22nd Workshop of the AIDPIT Study Group. Innsbruck, Austria (January 26-28, 2003)

THE INFLUENCE OF NICOTINAMIDE ON APOPTOSIS OF ISLET CELLS AFTER INTRAVASCULAR TRANSPLANTION IN DOGS
V.A. Goranov

Objectives. During the past decades three major approaches to macroencapsulation have been studied by different investigators. These include intravascular macrocapsules, which are anastomosed to the vascular system as AV shunt; extravascular macrocapsules, which are mostly diffusion chambers transplanted at different sites; and extravascular microcapsules transplanted in the peritoneal cavity. The  advantages and pitfalls of these three approaches are discussed and compared in the light of their applicability to clinical islet  transplantation. All systems have been shown to be successful in preclinical studies. But usually microcapsules, due to their spatial characteristics, have a better diffusion capacity than macrocapsules. Recent progress in biocompatibility of microcapsules has brought   this technology close to clinical application. Critical issues such as limitations in the functional performance and survival are being discussed. The latest results show that both issues can be solved by the transplantation of islets close to blood vessels.
The development of intravascular transplantation methods requires to investigate apoptosis processes that can accompany this manipulation. Nicotinamide is an effective PARP inhibitor and can protect β-cells from some lethal forms of injury. The aim of our experiments was to investigate the influence of preliminary treatment of islet cells with nicotinamide on the development of apoptosis in islet cells after intravascular transplantation.
Materials and Methods. Isolated rat pancreatic islets were precultured for 10 days with nicotinamide (10 mM) or remained untreated. Then islets were closed in polyamide macrocapsules with pore size up to 1 μm and transplanted intravasculary in dogs with streptozotocin diabetes. Part of the capsules was transplanted in dogs without diabetes (control). Every 3rd day (by 12th day) after transplantation the capsules were removed from dogs. The islets were carefully removed from the capsules and prepared with EDTA and collagenase into single cell suspension. Caspase-3/Propidium Iodide Assay Kit (Intergen) was used for detection of apoptosis in cells by FACS-analysis.

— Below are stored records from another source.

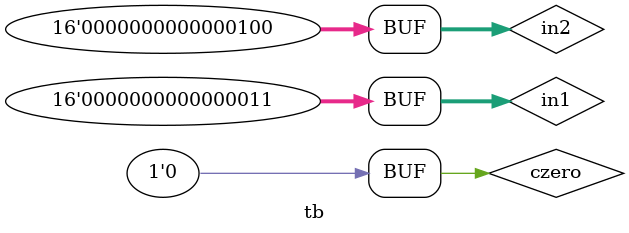
<source format=sv>
module cla_w#(parameter WIDTH = 4)(
    input logic [WIDTH-1:0] in1, in2,
    input logic czero,
    output logic [WIDTH-1:0] sum,
    output logic cout
);
logic [WIDTH-1:0] pr,gn;
logic [WIDTH-1:0] cin;

assign pr = in1 | in2;
assign gn = in1 & in2;
assign cin[0] = czero;

genvar i;
for(i=1;i<=WIDTH-1;i=i+1) begin 
    assign cin[i] = gn[i-1] | (pr[i-1] &cin[i-1]);
end

assign sum = in1 ^ in2 ^ cin;
assign cout = cin[WIDTH-1];

endmodule

module tb();
    parameter WIDTH = 16;
    logic [WIDTH-1:0] in1;
    logic [WIDTH-1:0] in2;
    logic czero;
    logic [WIDTH-1:0] sum;
    logic cout;
    cla_w#(WIDTH) dut(.in1(in1),.in2(in2),.sum(sum),.czero(czero),.cout(cout));
    initial begin 
        in1 = 3;
        in2 = 4;
        czero = 0;
        $monitor("[%0t] in1 = %d, in2 = %d, czero = %d, sum = %d, cout = %d ", $time, in1, in2, czero, sum, cout);
    end
endmodule
</source>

Results. The maximal amount of apoptotic (caspase-3 positive) cells was registered in the experimental group without nicotinamide treatment on the 3 day after transplantation (36.4±4.8%). On the 6th day in the same group maximal amount of dead cells (propidium-positive) was observed (49.5±11%). In the Nicotinamide-treated group the maximum of Caspase-3 activity was registered on the 6th day (15.0±2.3%) and no more than 24.4±1.3% (9th day) of propidium-positive cells were registered during observation period. In the control groups of animals maximal destruction was observed on the 3rd day after transplantation as in islet cells treated with nicotinamide (8.4±1.5%), such in untreated cells (13.8±0.9%). But activity of caspase-3 was registered only on the level 3.6±1.2% in experimental group untreated with nicotinamide.

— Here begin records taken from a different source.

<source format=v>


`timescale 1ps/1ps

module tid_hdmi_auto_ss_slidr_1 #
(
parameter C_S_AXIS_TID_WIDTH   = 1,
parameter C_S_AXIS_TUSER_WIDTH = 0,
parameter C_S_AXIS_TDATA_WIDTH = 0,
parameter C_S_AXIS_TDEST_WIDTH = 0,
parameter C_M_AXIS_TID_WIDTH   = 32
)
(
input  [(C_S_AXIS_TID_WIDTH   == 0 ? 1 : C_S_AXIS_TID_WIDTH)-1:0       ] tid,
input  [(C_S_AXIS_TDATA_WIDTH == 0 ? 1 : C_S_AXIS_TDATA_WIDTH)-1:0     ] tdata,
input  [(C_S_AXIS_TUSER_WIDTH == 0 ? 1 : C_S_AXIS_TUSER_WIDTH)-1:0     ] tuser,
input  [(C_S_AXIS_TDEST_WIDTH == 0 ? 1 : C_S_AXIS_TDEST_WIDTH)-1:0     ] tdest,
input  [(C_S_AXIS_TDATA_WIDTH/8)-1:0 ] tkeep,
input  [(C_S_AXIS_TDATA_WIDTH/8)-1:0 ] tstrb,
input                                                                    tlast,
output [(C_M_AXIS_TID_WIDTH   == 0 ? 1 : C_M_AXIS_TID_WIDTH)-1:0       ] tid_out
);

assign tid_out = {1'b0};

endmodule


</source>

Conclusion. It is possible to conclude that preliminary treatment of islet cells by nicotinamide decreases its susceptibility to apoptosis that induced by immunoagressive factors of the blood of dogs with streptozotocin diabetes. On the other hand - can't be excluded that stress, obtained by the cells during transplantation procedures, can decrease its resistance to apoptogenic stimuli.